State managers are less enthusiastic. Cotten said on Sept. 23 that he fears federal management would be redundant and could potentially backfire.
“I understand the interest on part of the plaintiffs in trying to improve their situation, but I was never convinced that even if they won it would improve their situation,” he said. “What we don’t want to have happen, is a situation could come up where you would have to close those waters, and the very people asking for this decision would be impacted the worst by it.”
The lawsuit responded to a 2011 decision by the North Pacific council, one of eight councils established by the Magnuson-Stevens Act in 1976 to oversee federal fisheries between three and 200 miles off the U.S. shore.
The act, or MSA, contains 10 guidelines called the National Standards. All federal FMPs must meet the National Standards that require fisheries managers to consider optimum yield, best available science, equitable allocations and community health among other factors.
Historically, the federal government has ceded salmon management to the Alaska Department of Fish and Game since 1979, not long after the MSA was passed in 1976.
At the time the council passed Amendment 12, the council had not even reviewed the federal salmon FMP since 1990.
When the MSA was reauthorized in 2006, it required every federal FMP to be updated by 2012, leading to the council’s decision to officially hand over control to the state for the three fisheries, while keeping the Southeast troll fishery under federal management because of the Pacific Salmon Treaty with Canada.
NMFS and the council heard widespread frustration with state salmon management in Cook Inlet from both drift and setnet fishermen and a desire for a federal FMP subscribing to the National Standards. State management, some said, is lacking.
“The current Board of Fish is … dysfunctional, unprofessional, unqualified, and wrought with special interest influence,” said Paul Shadura, executive director of the Kenai Peninsula Fishermen’s Association, in 2011.
Dave Martin testified that the state’s management directly contradicts the National Standards. FMPs require annual catch limits and accountability measures to prevent overfishing, while Alaska manages to a sustainable escapement goal that commercial fishermen said robs them of harvesting opportunity.
“Management plans restrict us out of the (Exclusive Economic Zone) and forego real-time abundance-based management because of mandatory time and area restrictions,” said Martin to the council. “These plans result in loss of harvestable surplus of 33 percent for sockeye, 98 for pinks, 96 percent for chums and 40 percent for coho.
“This results in gross overescapement, reduces future returns and economic loss. This is far from Magnuson compliance.”

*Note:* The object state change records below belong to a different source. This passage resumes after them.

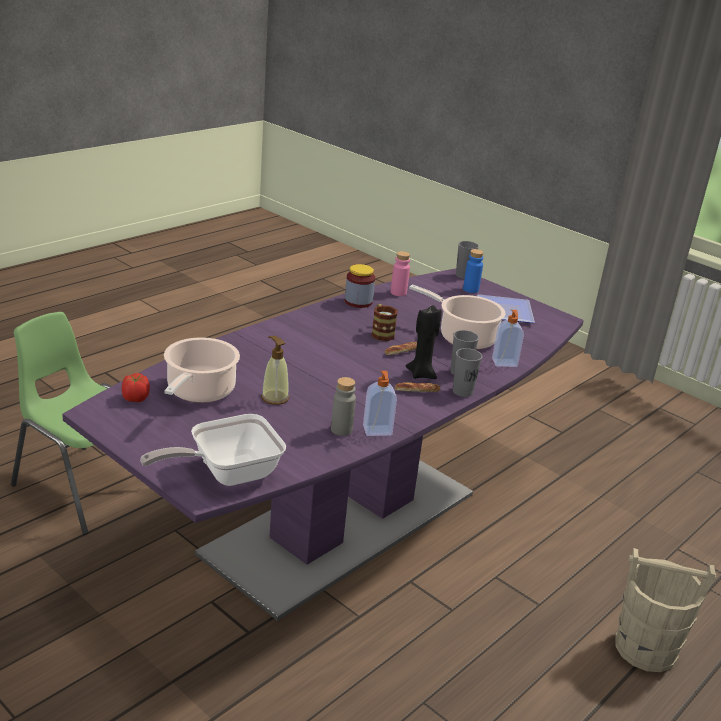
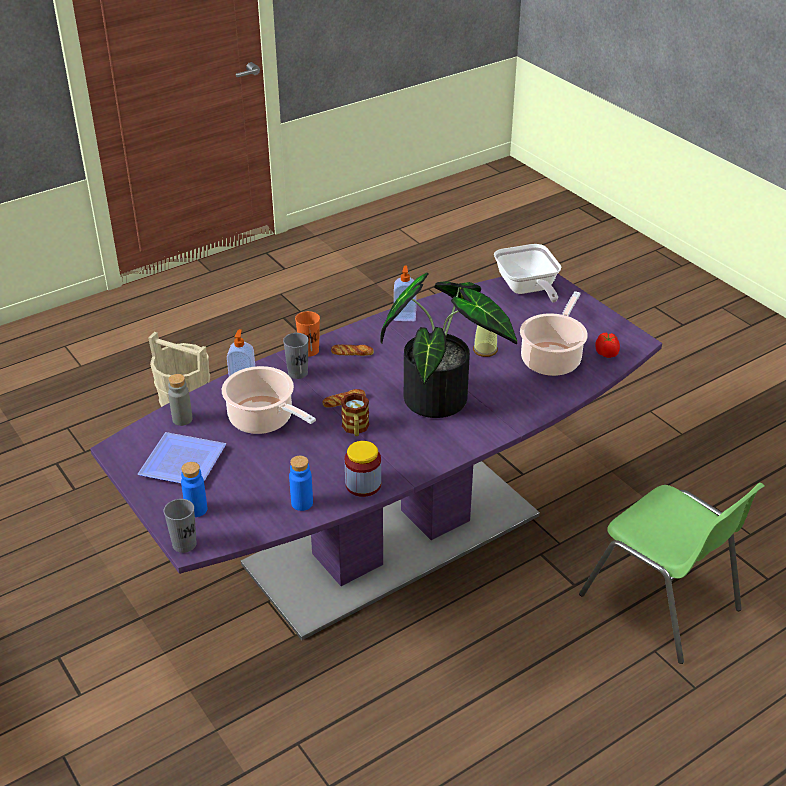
camera: 165 degrees left, 10 degrees up
(226, 474) = (527, 289): frying pan -> frying pan turned 90 degrees clockwise
(312, 357) = (441, 396): none -> potted plant
(341, 430) = (434, 318): grey bottle -> grey bottle (182, 419)
(398, 293) = (302, 503): pink bottle -> blue bottle
(421, 374) = (338, 371): black candle -> none
(462, 391) = (309, 351): grey cup -> orange cup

The council went ahead with the move and approved it unanimously.
“The State has managed the salmon fisheries since statehood in 1959, and the Council has relied on State management of the salmon fisheries in the EEZ since 1979,” stated the final rule published in the Federal Register. “State salmon management is consistent with the policies and standards of the Magnuson-Stevens Act. … The State actively manages Alaska salmon stocks in every region of the State through its use of escapement-based management. Escapement-based management takes into consideration the unique life history of Pacific salmon and escapement goals maintain spawning levels that provide for maximum surplus production. The State has the expertise and infrastructure to manage Alaska salmon as a unit in consideration of all fishery removals and to meet escapement goals.”
Alaska’s history of salmon management, the council believed, set it up to run the fishery without the feds. However, the 9th Circuit disagreed and said the council could not get out of having an FMP that meets the National Standards simply by declaring that it does.
“The panel held that the National Marine Fisheries Service cannot exempt a fishery under its authority that required conservation and management from an FMP because the agency is content with state management,” the decision states. “The (Magnuson-Stevens Act) requires a regional fishery management council to create an FMP for each fishery under its authority that requires conservation and management.”